Activity:
Go through the records and filter out every line lacking the word "kabi"; copy the lines that remain.

§

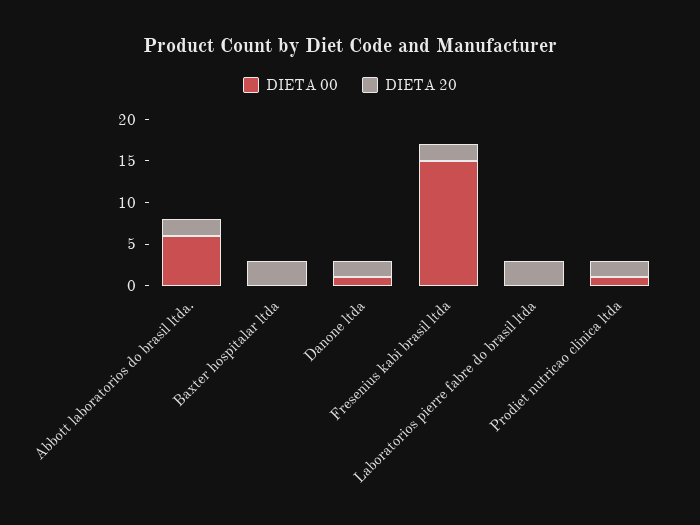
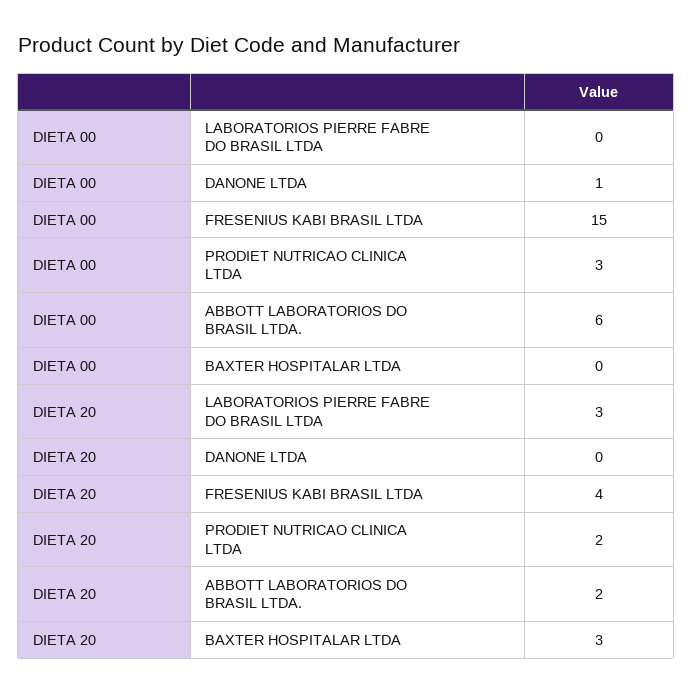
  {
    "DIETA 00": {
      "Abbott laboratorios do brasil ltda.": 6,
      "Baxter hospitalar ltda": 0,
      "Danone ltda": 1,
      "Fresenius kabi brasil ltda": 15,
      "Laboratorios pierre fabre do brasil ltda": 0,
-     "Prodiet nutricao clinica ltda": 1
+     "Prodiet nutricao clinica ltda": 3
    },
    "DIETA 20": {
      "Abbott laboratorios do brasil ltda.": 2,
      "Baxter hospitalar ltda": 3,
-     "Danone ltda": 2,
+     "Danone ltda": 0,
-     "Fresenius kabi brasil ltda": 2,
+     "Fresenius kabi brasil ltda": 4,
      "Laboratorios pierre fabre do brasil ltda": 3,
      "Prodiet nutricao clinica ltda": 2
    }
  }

§

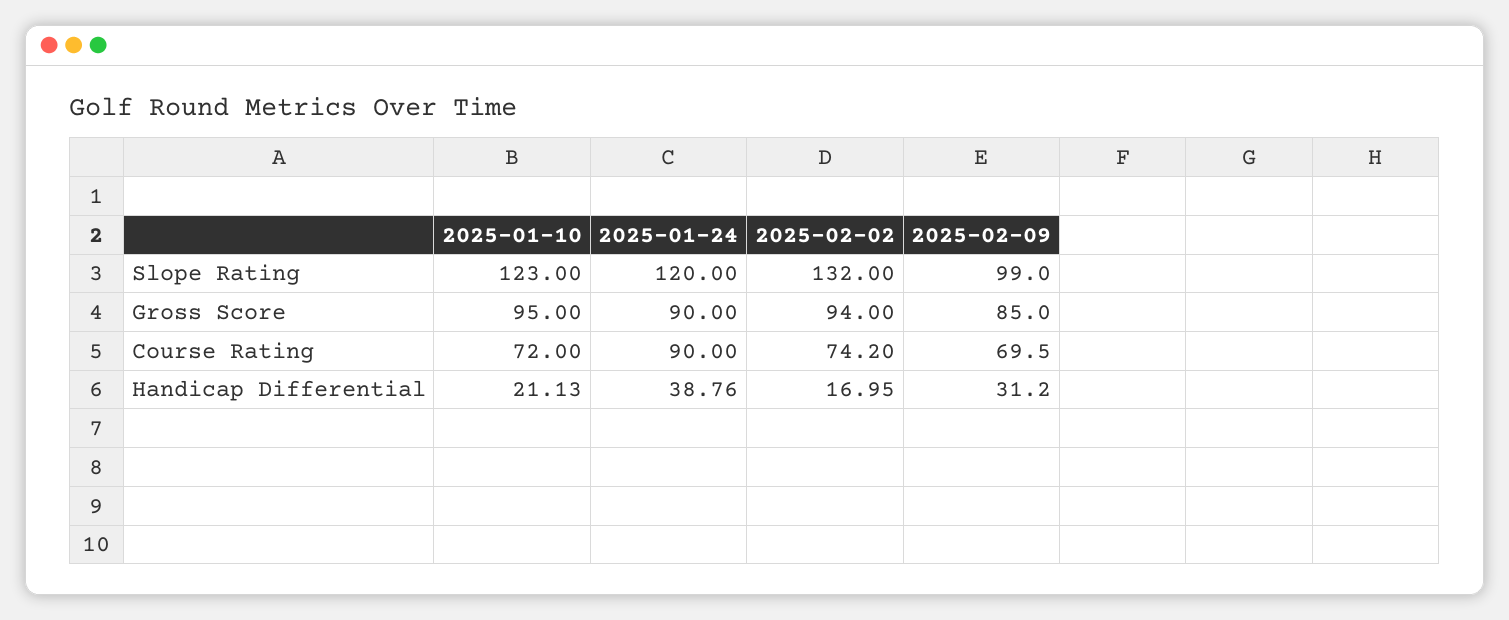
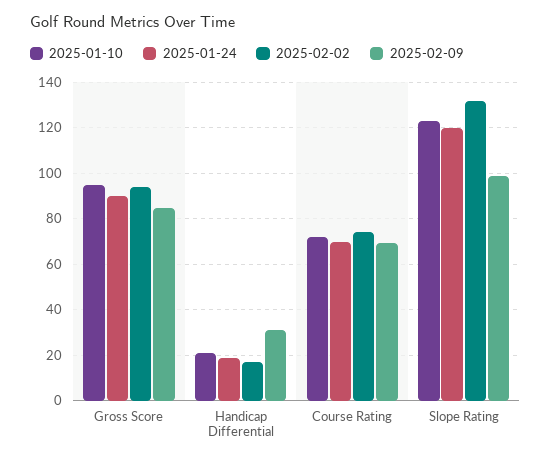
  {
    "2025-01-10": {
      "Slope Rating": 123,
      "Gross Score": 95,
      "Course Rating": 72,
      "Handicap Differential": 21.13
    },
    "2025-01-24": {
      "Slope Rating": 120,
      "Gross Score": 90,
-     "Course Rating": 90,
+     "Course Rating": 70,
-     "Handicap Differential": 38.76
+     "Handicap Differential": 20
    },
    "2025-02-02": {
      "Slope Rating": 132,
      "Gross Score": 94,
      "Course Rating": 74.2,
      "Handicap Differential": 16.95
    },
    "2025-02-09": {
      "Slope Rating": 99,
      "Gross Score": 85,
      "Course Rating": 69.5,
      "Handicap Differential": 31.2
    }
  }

§

Result for this task:
      "Fresenius kabi brasil ltda": 15,
-     "Fresenius kabi brasil ltda": 2,
+     "Fresenius kabi brasil ltda": 4,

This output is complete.